Friday, October 23, 2015

Frivolous appeal = $9K in sanctions

Image result for sanctionsToday's installment of "appellate sanctions" is brought to you by the First District, Div. 2, in a decision here that begins:
Appellant [] is described in respondent []’s brief as having been “a litigant in around 50 matters, mostly as plaintiff,”. . . “whose abnormal litigation pathology puts into context the questionable prosecution he maintained against [Respondent]”—a description [Appellant] does not dispute in his reply.
You can see where this is headed....
[O]n our own motion we assess sanctions in the amount of $9000 against [Appellant] and his counsel for pursuing an appeal that can only be described as frivolous.
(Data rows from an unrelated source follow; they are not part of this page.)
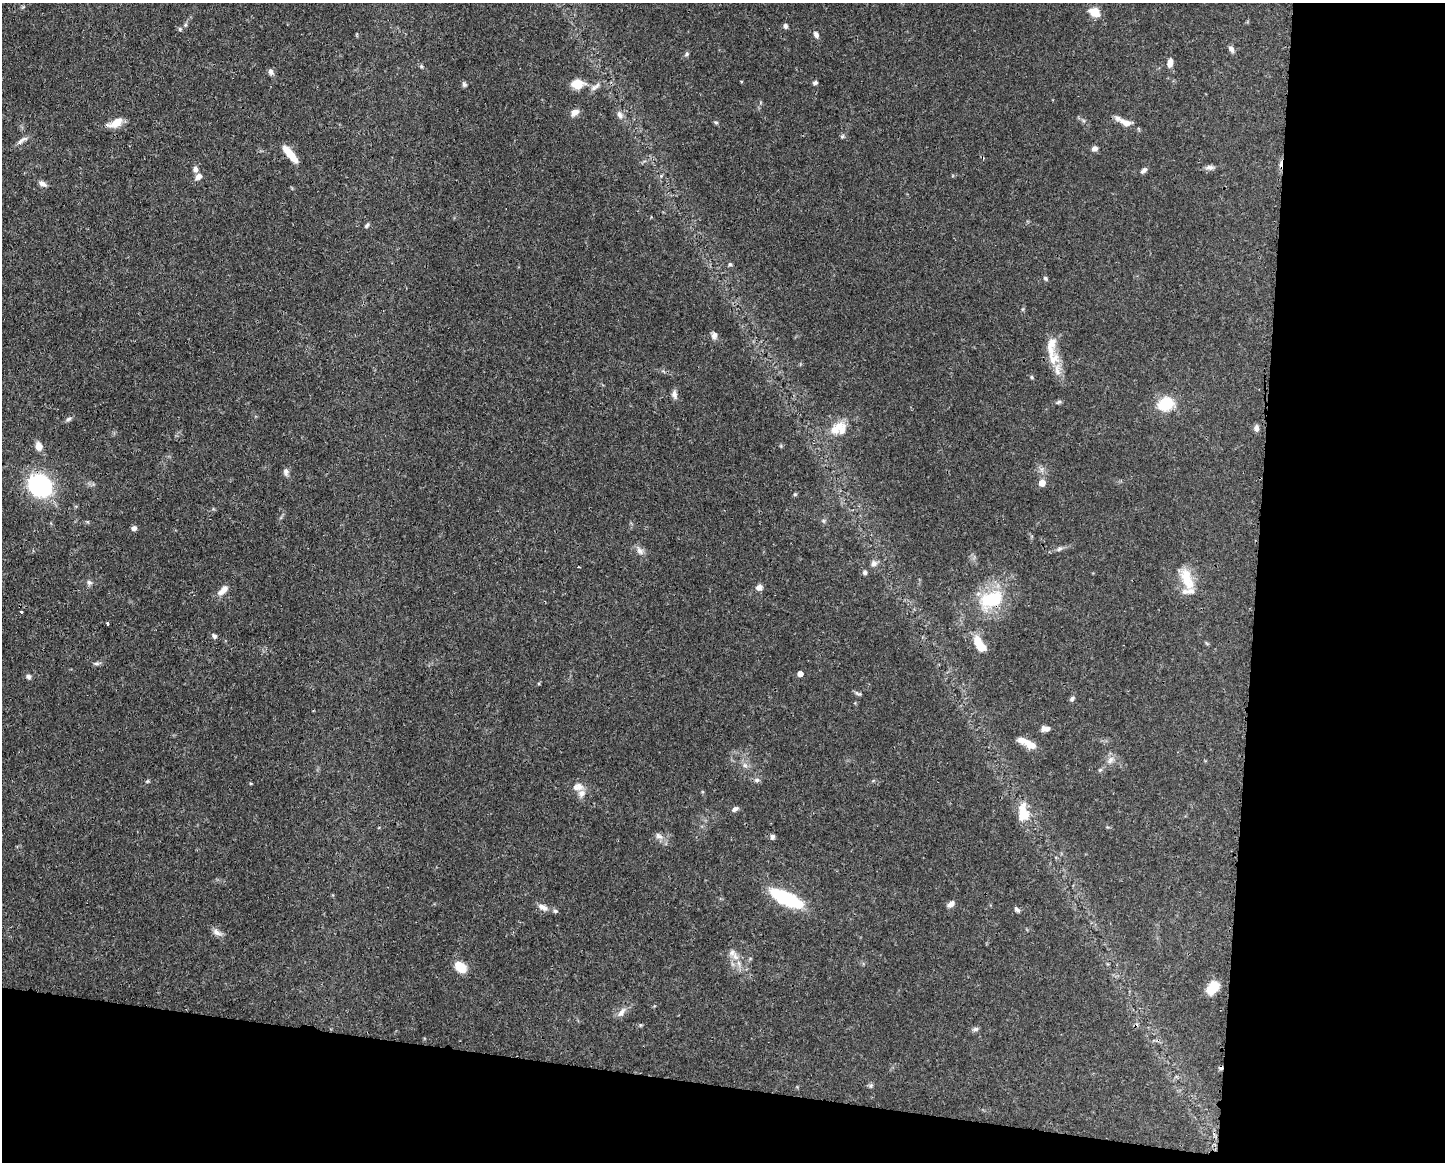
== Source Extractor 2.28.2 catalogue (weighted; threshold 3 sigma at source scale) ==
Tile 12 of 3 x 4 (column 3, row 4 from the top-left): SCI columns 3006-4448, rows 2-1161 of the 4679 x 4643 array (HDU 1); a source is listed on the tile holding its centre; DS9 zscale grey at full resolution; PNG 1447 x 1164 px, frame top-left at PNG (2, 3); no overlay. Shown black and unused: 20% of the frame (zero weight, under 3 of 4 exposures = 1% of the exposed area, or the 3 px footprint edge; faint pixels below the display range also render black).
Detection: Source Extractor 2.28.2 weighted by HDU 2 'WHT'; one run over the whole footprint, this tile lists its part. Background 0.0565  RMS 0.0033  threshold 0.0147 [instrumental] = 3 sigma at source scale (4.5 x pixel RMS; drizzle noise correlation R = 1.50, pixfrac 1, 0.05/0.05 arcsec/px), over >= 5 px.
The court supports that sum by noting:
[C]ourts have assessed sanctions on this basis in varying amounts. The following are illustrative:
  • Marriage of Economou (1990) 223 Cal.App.3d 97, 107–108 [sanction of $15,000 as “proper total cost to the state assignable to this case”].
  • Cohen v. General Motors Corp. (1992) 2 Cal.App.4th 893, 897 [finding $5,908.26 to be cost of average civil appeal].
  • Collisson & Kaplan v. Hartunian (1994) 21 Cal.App.4th 1611, 1621 [assessing sanction of $10,000, because “[s]urely the cost to process an average appeal has risen[from $3,995] since 1987.”].
  • Pollock v. University of Southern Caliornia [sic]. (2003) 112 Cal.App.4th 1416, 1434 [noting $5,908.26 as state’s cost to process average civil appeal in 2000].
Those cases are all years ago, and necessarily the cost today is much higher. Thus, we conclude, a sanction of $9000 is appropriate.